## TASK REQUIREMENTS
Within the records, which lines hold the string "axis"? Report each one by copying it.

Extracted page text data:
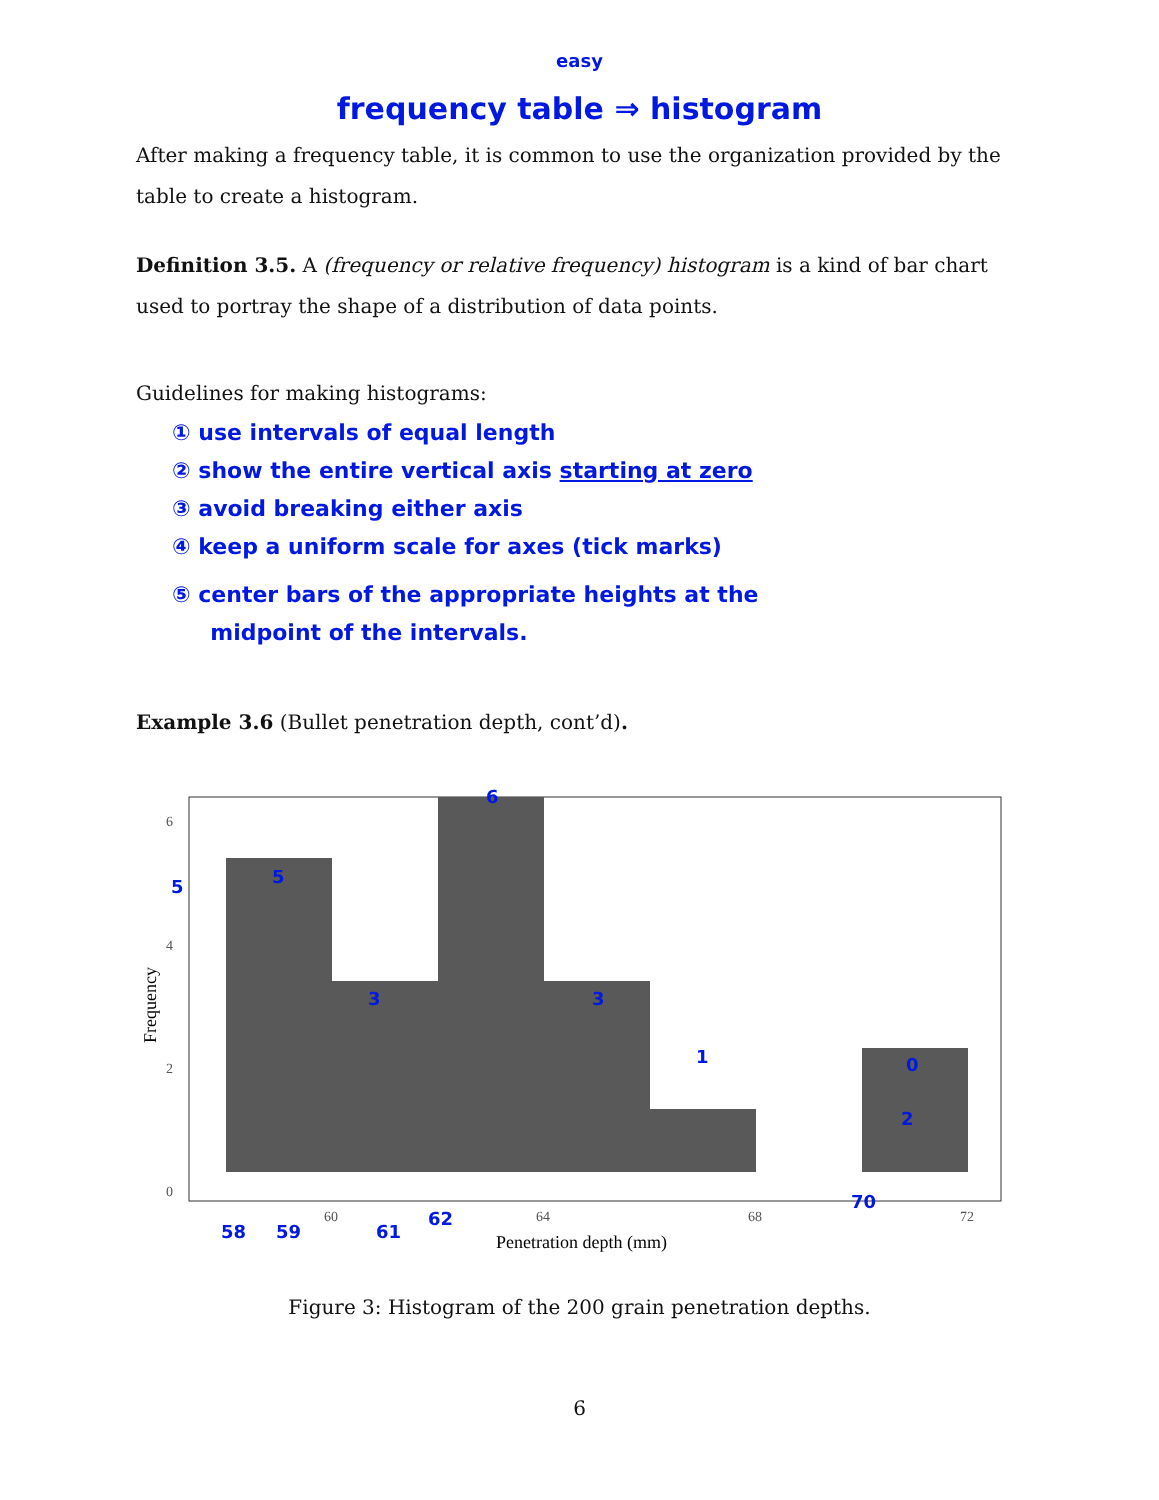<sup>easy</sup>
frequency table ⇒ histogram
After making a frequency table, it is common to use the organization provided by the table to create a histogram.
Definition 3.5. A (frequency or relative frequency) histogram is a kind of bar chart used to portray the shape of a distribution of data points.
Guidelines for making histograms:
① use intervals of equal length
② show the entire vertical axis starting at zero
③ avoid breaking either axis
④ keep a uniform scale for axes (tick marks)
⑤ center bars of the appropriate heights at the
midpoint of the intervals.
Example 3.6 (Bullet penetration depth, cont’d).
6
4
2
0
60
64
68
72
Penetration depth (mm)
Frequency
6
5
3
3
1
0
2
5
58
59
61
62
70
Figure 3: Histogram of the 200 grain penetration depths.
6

## EXPECTED ANSWER
② show the entire vertical axis starting at zero
③ avoid breaking either axis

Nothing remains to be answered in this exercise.